Minister says he will bring minimum wage

| 12/12/2008

(CNS): Despite opposition from some in the hospitality business, Minister Alden McLaughlin says he is determined to implement the minimum wage under an amendment to the existing Labour Law before this parliament comes to an end next March. He said the main stumbling block has been how those working as bartenders and waiting staff would be paid when salaries have traditionally been made up of a combination of basic wages and tips.

“What has complicated it is the issue in the hospitality industry as people get a small salary but then they are paid gratuities on top, which in high season can see staff earn substantial rates but in low season they may get very little. The reality is the employers in the restaurant and bar business have traditionally relied heavily on the gratuities to subsidise wages, and so it is to be expected that they will continue to resist a flat fee minimum wage,” said McLaughlin, who has responsibility for employment.

He explained, however, that talks with the Cayman Islands Tourism Association (CITA) had revealed the possibility of a formula that the industry could be persuaded to accept. He said they might accept some sort of combination, whereby the staff would be guaranteed a minimum wage but in high season it could be made up of gratuities as well as the minimal salary offered by the restaurant or bar.

“I intend to see that this amendment to the Labour Law is made before the next election. No matter what happens, I will do this,” he said. The minister would not be drawn on what the figure for the minimum wage would be, but he has said in the past that it would be nothing like the high figures that some people would want.

He also said the minimum wage was not going to resolve all Cayman’s employment ills. Given the revelation in this week’s Strategic Policy Statement that the workforce was still growing but the number of Caymanians out of work had also risen, McLaughlin said there was no quick fix to the issue.

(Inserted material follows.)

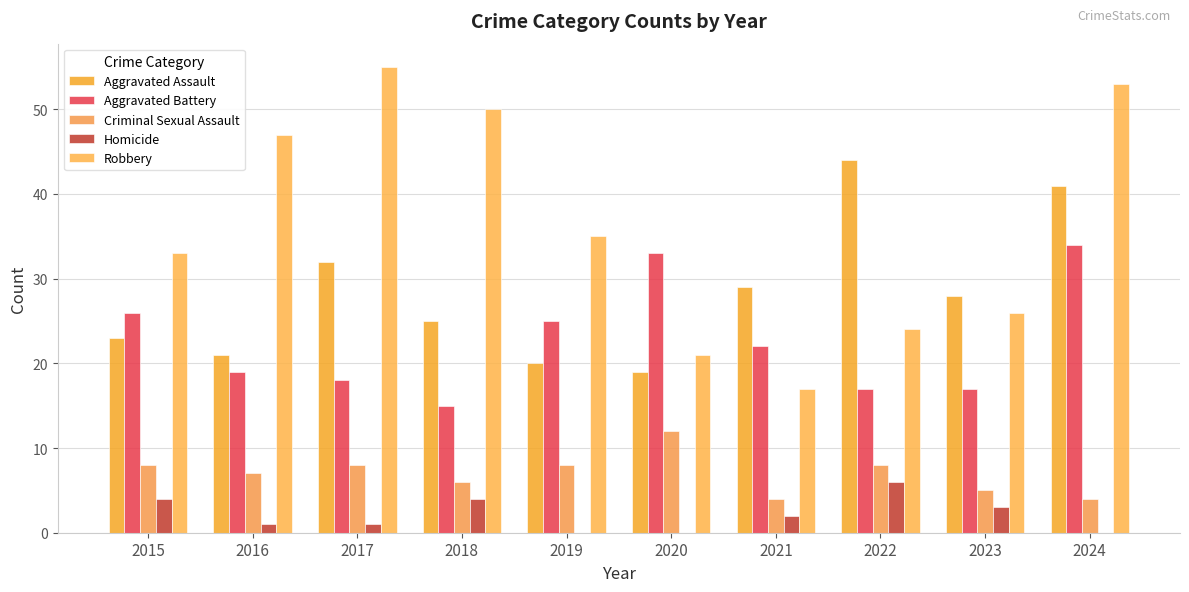

Between 2015 and 2024, which series saw the biggest shift?

Robbery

He noted that the problem was a result of the worsening economic situation, where marginal workers were the first casualties.

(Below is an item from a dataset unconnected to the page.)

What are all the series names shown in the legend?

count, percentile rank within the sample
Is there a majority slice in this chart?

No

“There is no magic solution to this problem and there will always be tensions when you have such a high reliance on foreign labour. When you try and regulate or make it more expensive to hire people, there will always be push back from the business community. Given that the cost of doing business went up this year, everybody is looking for ways to cut costs and that may mean reducing labour costs and cutting jobs,” he said.

However, he rumours that only three Caymanians were working on one of the government projects sites was total fabrication, he noted. There had been accusations, however, that some of the sub-contractors on one of the sites were not paying full pensions and health insurance, which was being investigated, and the Minister said it was the responsibility of the general contractor to ensure that the firms it used were legitimate and adhering to labour regulations.